La bonne distance
Comme l’hiver était très froid, les porcs-épics avaient décidé de se serrer les uns contre les autres pour se tenir chaud. Mais à trop se serrer, ils sentirent peu à peu la brûlure de leurs piquants et décidèrent donc de s’éloigner. Le froid revenant, ils consentirent un nouveau rapprochement qui se solda par un nouvel échec. Il fallut plusieurs expériences similaires pour qu’ils parviennent, à force de faire, à trouver la bonne distance. Michel Piquemal nous rapporte cette courte fable écrite en son temps par le philosophe allemand Schopenhauer.

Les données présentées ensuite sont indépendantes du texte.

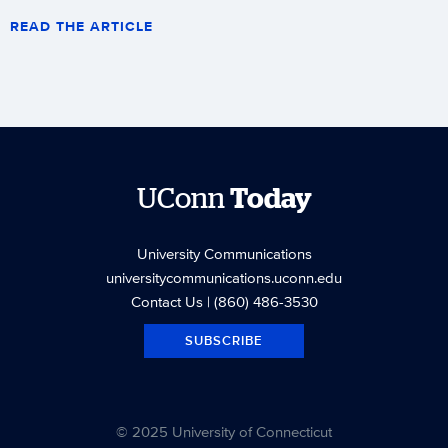
READ THE ARTICLE
UConn
Today
University Communications
universitycommunications.uconn.edu
Contact Us
| (860) 486-3530
SUBSCRIBE
© 2025 University of Connecticut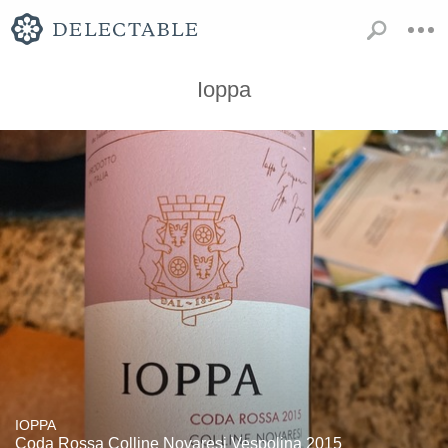
Ioppa
IOPPA
Coda Rossa Colline Novaresi Vespolina 2015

Animal social, l’homme établit toutes sortes de relations. Il a effectivement en permanence besoin des autres dans une multitude de situations quotidiennes. Il arrive donc que par souci d’entraide, de communication ou par simple nécessité matérielle, nous éprouvions le besoin de rapprochement et de contact.
L’accès à l’autre et sa connaissance progressive s’avèrent souvent longs, d’autant plus que nos comportements nous sont dictés par nos tendances naturelles, les préjugés et a priori que nous entretenons, le tout se résumant à une prudence parfois excessive, pouvant confiner à la méfiance.

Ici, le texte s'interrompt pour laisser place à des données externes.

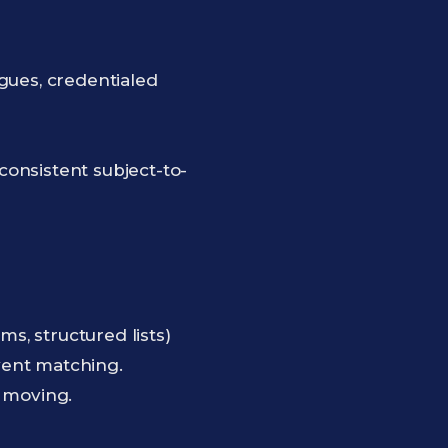
gues, credentialed
consistent subject-to-
, structured lists)
event matching.
w moving.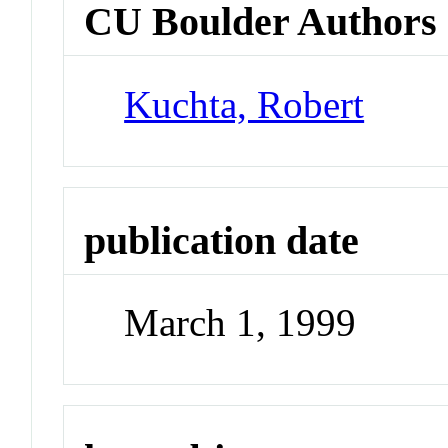
CU Boulder Authors
Kuchta, Robert
publication date
March 1, 1999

Progressive, l’expérience de la connaissance d’autrui ne peut donc se faire dans l’immédiat et la réaction que nous avons à notre premier contact, qu’elle soit favorable ou non, va peut-être jouer un rôle déterminant.
En certaines circonstances qui tiennent souvent de l’imprévu, du non programmé, le contact, nécessaire ou inévitable, peut poser problème, car il ne nous laisse pas le temps d’adaptation.

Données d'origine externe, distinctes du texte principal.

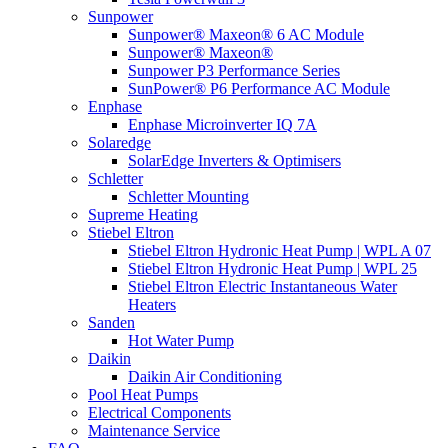
Sunpower
Sunpower® Maxeon® 6 AC Module
Sunpower® Maxeon®
Sunpower P3 Performance Series
SunPower® P6 Performance AC Module
Enphase
Enphase Microinverter IQ 7A
Solaredge
SolarEdge Inverters & Optimisers
Schletter
Schletter Mounting
Supreme Heating
Stiebel Eltron
Stiebel Eltron Hydronic Heat Pump | WPL A 07
Stiebel Eltron Hydronic Heat Pump | WPL 25
Stiebel Eltron Electric Instantaneous Water
Heaters
Sanden
Hot Water Pump
Daikin
Daikin Air Conditioning
Pool Heat Pumps
Electrical Components
Maintenance Service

Dans la découverte progressive de l’autre, nous sommes forcément amenés, à un moment donné, à nous questionner sur la nature de cette relation qui vient de se créer. Faire preuve de la plus grande objectivité possible nous aide à nous positionner dans cette relation.
La durée, la fréquence, la nature et surtout ce que nous entendons placer dans la relation seront déterminants pour sa qualité et sa force. Il va falloir accepter et comprendre, non seulement l’autre, mais aussi nous-mêmes, négocier parfois sans jamais perdre notre propre identité et notre autonomie de pensée.
Forcément, même semblables, nous sommes différents des autres et pour que chacun demeure sur le terrain de l’entente, il faudra faire preuve de tolérance et de capacités d’écoute. L’autre est un inconnu et nous partons a priori à sa découverte, laquelle apportera son lot de surprises, d’étonnements et de satisfactions, parfois émaillé de déceptions.
Dans les relations humaines, les degrés d’implication sont très variables. Si elles se construisent en fonction de nécessités, de besoins, de rencontres fortuites ou désirées, les raisons pour lesquelles elles cessent ou perdurent peuvent nous échapper.
L’essentiel demeure dans la nature et la qualité du lien qui unit. L’échange et le partage sont facteur de réussite, parce qu’ils permettent à chacun de se situer et donc de rester critique, constructif et empathique. Tout ce qui pourrait mener à une sorte d’annexion de l’autre mènerait à l’échec.
Pour demeurer harmonieuses, les relations ont besoin que nous trouvions la bonne distance, un peu comme si nous étions toutes et tous des planètes soucieuses de graviter et cohabiter sans pour autant provoquer des collisions intersidérales.
Nous en sommes parfois à des années-lumière, relations proches et lointaines confondues.